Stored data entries
════════
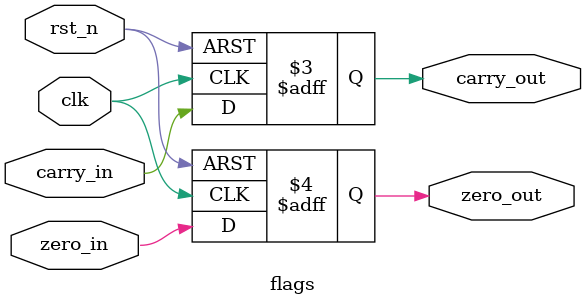
<source format=sv>

module flags(
	input wire clk,
	input wire rst_n,
	input wire carry_in,
	input wire zero_in,
	output reg carry_out,
	output reg zero_out);

	always_ff @(posedge clk or negedge rst_n) begin
		if(~rst_n) begin
			carry_out <= 0;
			zero_out <= 0;
		end else begin
			carry_out <= carry_in;
			zero_out <= zero_in;
		end
	end

endmodule

</source>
════════
__TASK REQUIREMENTS__
Quote each record exactly as it stands, minus the pictures.

__RESPONSE TO THE TASK__
<source format=sv>

module flags(
	input wire clk,
	input wire rst_n,
	input wire carry_in,
	input wire zero_in,
	output reg carry_out,
	output reg zero_out);

	always_ff @(posedge clk or negedge rst_n) begin
		if(~rst_n) begin
			carry_out <= 0;
			zero_out <= 0;
		end else begin
			carry_out <= carry_in;
			zero_out <= zero_in;
		end
	end

endmodule

</source>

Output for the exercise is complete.